I don’t have the modelling capability to select a material here but I’d start with a thick rubbery material and try a few things out to see what works. The idea of the design here is that the pads could be swapped out for you to try different things.

Hopefully this sort of design will provide a solid base for the machine whilst decoupling the mechanical noises from the floor.

The mechanical decoupling was designed to deal with the bass frequencies, now we need to deal with the mid and high frequency noises.

An enclosure of some sort, there’s loads of really good enclosures folks on the forum here have built, I have rendered a simple box here, it ought to have a front, you probably want some sort of window in the front so you can see what the machine is up to. The height tends to be controlled by the height of the spindle and dust collection hoses. It seems to be a good idea to be able to lift your enclosure off the base for working on the machine.

Just the fact of being in an enclosure is going to kill a lot of the high frequency noise, it will reflect from even quite thin materials and not make it out of the enclosure.
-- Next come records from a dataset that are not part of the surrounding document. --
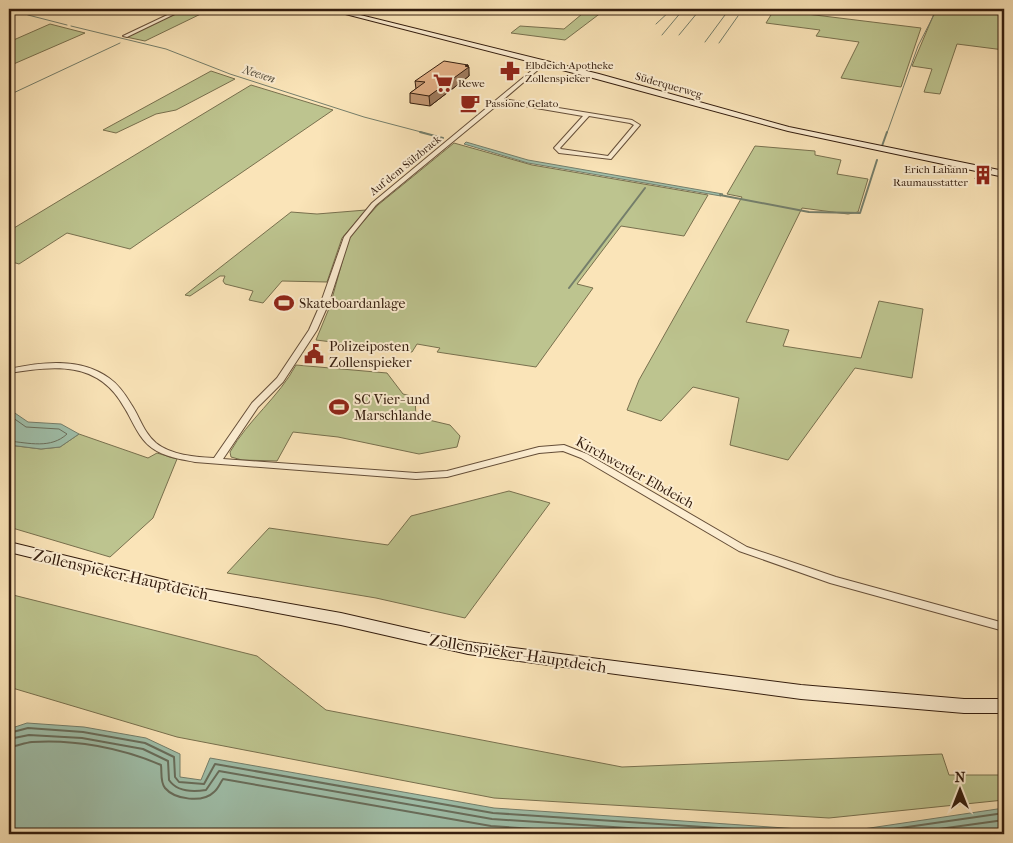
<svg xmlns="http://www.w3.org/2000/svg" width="1013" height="843" font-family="'IM FELL French Canon',serif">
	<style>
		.green { fill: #bdc48f; stroke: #78704e }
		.water { fill: #9fbfaa; stroke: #747e6b }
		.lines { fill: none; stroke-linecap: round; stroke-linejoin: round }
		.shore-far1 { stroke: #696e5c; stroke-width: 1 }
		.shore { stroke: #696e5c; stroke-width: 2 }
		.stream-far1 { stroke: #747e6b; stroke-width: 1 }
		.stream { stroke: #747e6b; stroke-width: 2 }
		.street-casing { stroke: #654e38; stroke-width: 2 }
		.secondary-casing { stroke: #331c0d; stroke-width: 2 }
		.street { fill: #fcedd1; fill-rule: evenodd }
		.secondary { fill: #fcedd1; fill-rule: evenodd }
		.wall { fill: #c39773; stroke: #331c0d }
		.shaded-wall { fill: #9f7b5e; stroke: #331c0d }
		.building { fill: #e3b086; stroke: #331c0d }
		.labels { text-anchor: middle; stroke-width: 4; stroke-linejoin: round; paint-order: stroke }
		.far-poi-label { font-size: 11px; fill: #331c0d; stroke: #fcedd1; text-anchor: start }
		.far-street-label { font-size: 11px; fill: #331c0d; stroke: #fcedd1 }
		.far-water-label { font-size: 12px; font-style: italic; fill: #534d3c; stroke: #fcedd1 }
		.poi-label { font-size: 14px; fill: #331c0d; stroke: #fcedd1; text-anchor: start }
		.street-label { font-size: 14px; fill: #331c0d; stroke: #fcedd1 }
		.near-street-label { font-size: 16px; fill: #331c0d; stroke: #fcedd1 }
	</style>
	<rect width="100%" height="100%" fill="#fae4b8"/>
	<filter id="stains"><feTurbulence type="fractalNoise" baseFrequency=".004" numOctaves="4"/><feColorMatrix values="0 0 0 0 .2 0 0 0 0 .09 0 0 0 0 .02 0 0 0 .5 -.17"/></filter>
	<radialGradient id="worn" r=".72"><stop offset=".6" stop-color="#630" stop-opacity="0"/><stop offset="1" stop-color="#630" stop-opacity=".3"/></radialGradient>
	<!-- green -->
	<path class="green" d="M186 9H211L145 41 126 37Z
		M588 9H606L565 40 511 33 520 26 564 29Z
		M936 9H1004V50L957 44 940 94 924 92 932 69 912 66Z
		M774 10 921 28 901 87 841 78 859 42 816 36 820 30 766 23Z
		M50 24 85 33 9 66V42Z
		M211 71 235 79 176 110 156 114 116 133 103 130Z
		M251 85 333 110 130 249 67 233 19 264 9 261V231Z
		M454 143 532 165 708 195 684 236 621 226 577 284 593 288 536 367 437 352 440 348 417 344 412 352 316 340 330 306 349 237 378 205Z
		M755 146 815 151V155L841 160 837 174 868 179 858 212 848 214 802 208 746 322 789 330 783 346 861 358 879 301 923 309 912 378 855 368 788 460 730 445 739 398 693 387 661 421 627 410 639 380 742 197 727 194Z
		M366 210 342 238 327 282 282 281 263 303 249 300 253 291 225 284 223 281 225 276H220L190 296 185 295 291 212 317 214Z
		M296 365 387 373 403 394 415 397 416 417 450 425 460 436 457 447 419 454 338 437 293 432 277 461 242 460 231 457 230 452C248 420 279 397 296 365Z
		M79 434 148 458 157 453 177 459 153 518 110 557 9 527V445L41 449 60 447Z
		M509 491 550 503 465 618 376 598 227 573 269 528 388 545 411 516Z
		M9 594 257 656 326 710 622 767 942 754 949 775H1004V800L829 818 494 798 177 737 9 687Z"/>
	<!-- water -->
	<path class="water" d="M466 142 528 160 723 194 721 196 528 163 464 144Z
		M9 409 28 422 61 424 79 434 60 447 41 449 9 445Z
		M27 723 84 727 146 738 180 754V777L201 780 210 758 494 808 843 832 1004 808V834H9V729Z"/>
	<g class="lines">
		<!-- shore-far1 -->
		<path class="shore-far1" d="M9 415 26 427 59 429 67 434C51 449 29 443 9 441"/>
		<!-- shore -->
		<path class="shore" d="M9 733 28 728 83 732 145 743 174 757 175 777 179 782 204 784 215 764 493 813 810 834
			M9 739 29 735 82 738 143 749 168 761 169 780C177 792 193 792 206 790L219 771 492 819 718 834
			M9 747C17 746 24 743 32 742 74 739 122 748 161 765 162 773 160 782 165 788 175 800 203 803 214 792 218 789 220 783 223 779L491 826 608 834
			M859 834 1004 813
			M903 834 1004 820"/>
		<!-- stream-far1 -->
		<path class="stream-far1" d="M17 9 28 15 67 25
			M742 11 744 9
			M656 24 671 10
			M71 26 166 49 230 74 364 117 425 133
			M662 35 682 11
			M679 35 698 12
			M705 42 725 15
			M719 43 738 16
			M9 95 120 43
			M887 133 918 46 937 9"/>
		<!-- stream -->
		<path class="stream" d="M420 132 443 138
			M882 146 887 132
			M720 195 809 212 860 213 877 160
			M569 288 645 188"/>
		<defs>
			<path id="street" d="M180 9H185L127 37 123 36Z
				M542 62 546 63 504 99 632 120 640 125 611 159 559 153 554 148 583 116 501 102 376 205 350 237 328 305 317 330 283 382 258 407 223 459 416 473 447 471 539 447 564 445 587 454 747 547 836 577 1004 623V631L830 583 739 551 581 458 563 451 539 453 447 477 416 479 195 462C181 459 164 457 152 448 138 438 133 421 124 407 98 360 54 366 9 373V369C41 362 80 357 109 378 119 385 125 394 131 404 140 417 143 432 156 443 171 455 195 457 214 458L252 403 277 378 309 330 320 305 344 237 372 203ZM589 116 630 123 634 125 608 156 561 149 560 148Z"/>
			<path id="secondary" d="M326 9H336L599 74 789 127 1004 171V177L788 131 593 78Z
				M9 542 194 587 341 613 468 642 801 685 964 699H1004V713H964L801 699 468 654 341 625 194 597 9 552Z"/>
		</defs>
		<!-- street casing -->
		<use href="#street" class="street-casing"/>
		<!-- secondary casing -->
		<use href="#secondary" class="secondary-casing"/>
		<!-- street -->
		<use href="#street" class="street"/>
		<!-- secondary -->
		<use href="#secondary" class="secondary"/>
	</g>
	<!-- wall -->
	<path class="wall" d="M468 65 469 76 430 106 410 103V93L416 89 415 81Z
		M979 166 991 169 988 182 975 179Z"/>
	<!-- shaded-wall -->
	<path class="shaded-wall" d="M468 65V68L469 67V76L430 106 429 96Z"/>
	<!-- building -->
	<path class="building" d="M444 61 468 65 465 66 469 67 429 96 410 93 425 82 415 81Z
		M979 166 991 169 990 174 977 172Z"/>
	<!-- icons -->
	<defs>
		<symbol id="pharmacy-bare" viewBox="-9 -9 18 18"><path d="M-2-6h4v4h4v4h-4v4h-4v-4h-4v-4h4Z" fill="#8f2418" stroke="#fcedd1" stroke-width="2.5" paint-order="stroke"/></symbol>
		<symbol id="supermarket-bare" viewBox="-9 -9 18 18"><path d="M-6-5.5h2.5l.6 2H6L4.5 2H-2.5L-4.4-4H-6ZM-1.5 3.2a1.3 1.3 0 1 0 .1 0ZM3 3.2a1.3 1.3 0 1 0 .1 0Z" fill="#8f2418" stroke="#fcedd1" stroke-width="2.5" paint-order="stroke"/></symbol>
		<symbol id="cafe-bare" viewBox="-9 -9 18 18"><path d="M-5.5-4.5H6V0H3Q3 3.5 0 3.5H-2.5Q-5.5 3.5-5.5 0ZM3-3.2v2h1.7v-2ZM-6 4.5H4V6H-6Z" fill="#8f2418" stroke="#fcedd1" stroke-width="2.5" paint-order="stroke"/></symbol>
		<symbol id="building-bare" viewBox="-9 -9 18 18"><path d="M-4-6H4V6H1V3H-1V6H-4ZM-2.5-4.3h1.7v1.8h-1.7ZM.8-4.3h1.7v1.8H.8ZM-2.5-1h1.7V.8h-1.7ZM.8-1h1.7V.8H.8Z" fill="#8f2418" stroke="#fcedd1" stroke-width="2.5" paint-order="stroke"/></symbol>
		<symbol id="stadium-bare" viewBox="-9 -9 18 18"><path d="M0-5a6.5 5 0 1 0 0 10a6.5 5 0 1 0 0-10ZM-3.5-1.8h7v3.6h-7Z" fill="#8f2418" stroke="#fcedd1" stroke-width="2.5" paint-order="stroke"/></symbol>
		<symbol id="civic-bare" viewBox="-9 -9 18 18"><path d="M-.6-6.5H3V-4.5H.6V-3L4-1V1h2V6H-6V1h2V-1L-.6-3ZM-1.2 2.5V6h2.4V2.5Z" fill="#8f2418" stroke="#fcedd1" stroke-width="2.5" paint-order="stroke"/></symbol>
	</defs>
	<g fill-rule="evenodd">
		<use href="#pharmacy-bare" x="496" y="57" width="28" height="28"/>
		<use href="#supermarket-bare" x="429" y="69" width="28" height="28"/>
		<use href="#cafe-bare" x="456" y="89" width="28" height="28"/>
		<use href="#building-bare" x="969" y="161" width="28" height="28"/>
		<use href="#stadium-bare" x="270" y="289" width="28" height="28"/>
		<use href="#civic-bare" x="300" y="340" width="28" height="28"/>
		<use href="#stadium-bare" x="325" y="393" width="28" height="28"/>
	</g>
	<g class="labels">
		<!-- far-poi labels -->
		<g class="far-poi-label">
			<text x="525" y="69">Elbdeich Apotheke<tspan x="525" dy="13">Zollenspieker</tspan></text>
			<text x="458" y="87">Rewe</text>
			<text x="485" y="107">Passione Gelato</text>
			<text x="968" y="173" text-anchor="end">Erich Lahann<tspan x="968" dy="13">Raumausstatter</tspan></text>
		</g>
		<!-- far-street labels -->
		<g class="far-street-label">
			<text transform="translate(669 85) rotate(16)" y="4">Süderquerweg</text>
			<text transform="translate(405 165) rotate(-39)" y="4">Auf dem Sülzbrack</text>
		</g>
		<!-- far-water labels -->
		<g class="far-water-label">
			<text transform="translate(259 74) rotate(18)" y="4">Neesen</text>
		</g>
		<!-- poi labels -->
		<g class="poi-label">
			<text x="299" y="308">Skateboardanlage</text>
			<text x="329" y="351">Polizeiposten<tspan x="329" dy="16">Zollenspieker</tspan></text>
			<text x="354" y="404">SC Vier- und<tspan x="354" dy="16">Marschlande</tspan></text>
		</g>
		<!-- street labels -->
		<g class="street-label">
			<text transform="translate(635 472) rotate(29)" y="5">Kirchwerder Elbdeich</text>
		</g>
		<!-- near-street labels -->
		<g class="near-street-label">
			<text transform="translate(121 574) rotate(13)" y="6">Zollenspieker-Hauptdeich</text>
			<text transform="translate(518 653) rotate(9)" y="6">Zollenspieker-Hauptdeich</text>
		</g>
	</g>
	<!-- margin -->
	<rect width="1013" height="843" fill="none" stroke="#fae4b8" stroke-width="30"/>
	<rect x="10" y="10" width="993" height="823" fill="none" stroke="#331c0d" stroke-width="2.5"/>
	<rect x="15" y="15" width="983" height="813" fill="none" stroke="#331c0d"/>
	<!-- north arrow -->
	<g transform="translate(960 790)" stroke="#fcedd1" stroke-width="4" paint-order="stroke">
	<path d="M0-4L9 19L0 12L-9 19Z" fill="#331c0d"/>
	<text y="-8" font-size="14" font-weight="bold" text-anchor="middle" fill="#331c0d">N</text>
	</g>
	<rect width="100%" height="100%" filter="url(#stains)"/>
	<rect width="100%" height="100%" fill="url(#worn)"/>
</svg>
The trick when we reflect sound (or get complex and use diffuser panels etc.) is that sound level drops off with the inverse square of distance so if we make it travel a longer path the energy gets spread out, if there’s reflections we can get destructive interference helping out and also most reflections are imperfect and absorb some of the energy.

For the midrange noise we’ll need some sort of sound absorbing material, the heavy rockwool you linked earlier would probably be good, there’s also the heavy, rubbery foams that Dynamat and others sell. The job of this material is to move with the sound waves and absorb the sound energy through friction turning it into heat. This lining material will also help to deal with the unpleasant standing waves this very rectangular box will produce at around 120, 130 and 240Hz (plus harmonics) and the strong 80Hz resonance the square room will have. Rigid foams are good for plugging holes that sound can leak through but not actually absorbing, we need the material to flex to dump the energy as heat.

As you suggested earlier, lining the walls of the enclosure with the material is an excellent start.

It’s best not to have another rigid material in front of the sound absorbtion material but something like rockwool really needs to be contained so for that a thick open weave fabric is a very good way to keep it in place. The more rubbery foam products from vendors like Dynamat might not need any additional protection. A big vote in favour of rockwool is you can get completely non flammable rockwool that just won’t burn.

I hope that’s a decent start for how to keep the noise in the box. I’ve not included anything about dust extraction, those can be noisy and you’ll also want to find a way to get the heat out of the room as @BartK pointed out above.